Note that insertAfter is a convenience method of Operator that inserts the given node "after" the node being visited (along with insertBefore which inserts before the node being visited).

Running this pass on the snippet above, we would get:

python

a = foo(10)
validate(10, a)

b = foo(1.5)
validate(1.5, b)

c = foo('a')
validate('a', c)

Notice that we used getOrRealizeFunc to create three different instances of validate: one for int arguments, one for float arguments and finally one for str arguments.

Extending the IR

CIR is extensible, and it is possible to add new constants, instructions, flows and types. This can be done by subclassing the corresponding custom base class; to create a custom type, for example, you would subclass CustomType. Let's look at an example where we extend CIR to add a 32-bit float type (note that Codon already has a native 32-bit float type; this is just for demonstration purposes):

cpp

using namespace codon::ir;

#include "codon/cir/dsl/nodes.h"
#include "codon/cir/llvm/llvisitor.h"

class Builder : public dsl::codegen::TypeBuilder {
public:
  llvm::Type *buildType(LLVMVisitor *v) override {
    return v->getBuilder()->getFloatTy();
  }

  llvm::DIType *buildDebugType(LLVMVisitor *v) override {
    auto *module = v->getModule();
    auto &layout = module->getDataLayout();
    auto &db = v->getDebugInfo();
    auto *t = buildType(v);
    return db.builder->createBasicType(
           "float_32",
           layout.getTypeAllocSizeInBits(t),
           llvm::dwarf::DW_ATE_float);
  }
};

class Float32 : public dsl::CustomType {
public:
  std::unique_ptr<TypeBuilder> getBuilder() const override {
    return std::make_unique<Builder>();
  }
};

Notice that, in order to specify how to generate code for our Float32 type, we create a TypeBuilder subclass with methods for building the corresponding LLVM IR type. There is also a ValueBuilder for new constants and converting them to LLVM IR, as well as a CFBuilder for new instructions and creating control-flow graphs out of them.

!!! tip

When subclassing nodes other than types (e.g. instructions, flows, etc.), be sure to use the `AcceptorExtend`
[CRTP](https://en.wikipedia.org/wiki/Curiously_recurring_template_pattern) class, as in
`class MyNewInstr : public AcceptorExtend<MyNewInstr, dsl::CustomInstr>`.

Utilities

The codon/cir/util/ directory has a number of utility and generally helpful functions, for things like cloning IR, inlining/outlining, matching and more. codon/cir/util/irtools.h in particular has many helpful functions for performing various common tasks. If you're working with CIR, be sure to take a look at these functions to make your life easier!

Standard pass pipeline

These standard sets of passes are run in release-mode:

Python-specific optimizations: a series of passes to optimize common Python patterns and idioms.
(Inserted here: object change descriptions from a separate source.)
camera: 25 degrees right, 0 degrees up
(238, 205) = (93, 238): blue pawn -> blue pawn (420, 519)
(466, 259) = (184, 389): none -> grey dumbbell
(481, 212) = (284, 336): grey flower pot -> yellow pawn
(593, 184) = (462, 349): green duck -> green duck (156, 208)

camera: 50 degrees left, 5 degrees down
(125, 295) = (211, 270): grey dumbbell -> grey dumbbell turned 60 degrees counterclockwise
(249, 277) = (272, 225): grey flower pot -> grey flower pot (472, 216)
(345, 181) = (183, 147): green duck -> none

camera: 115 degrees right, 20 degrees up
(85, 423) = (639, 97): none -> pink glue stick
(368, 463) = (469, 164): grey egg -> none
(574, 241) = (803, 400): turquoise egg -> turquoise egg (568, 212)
Examples include dictionary updates of the form d[k] = d.get(k, x) <op> y, and optimizing them to do just one access into the dictionary, as well as optimizing repeated string concatenations, various I/O patterns, list operations and so on.
Imperative for-loop lowering: loops of the form for i in range(a, b, c) (with c constant) are lowered to a special IR node, since these loops are important for e.g. multithreading later.
A series of program analyses whose results are available to later passes:
Parallel loop lowering for multithreading or GPU
Constant propagation and folding. This also includes dead code elimination and (in non-JIT mode) global variable demotion.
Library-specific optimizations, such as operator fusion for NumPy.

Codon plugins can inject their own passes into the pipeline as well.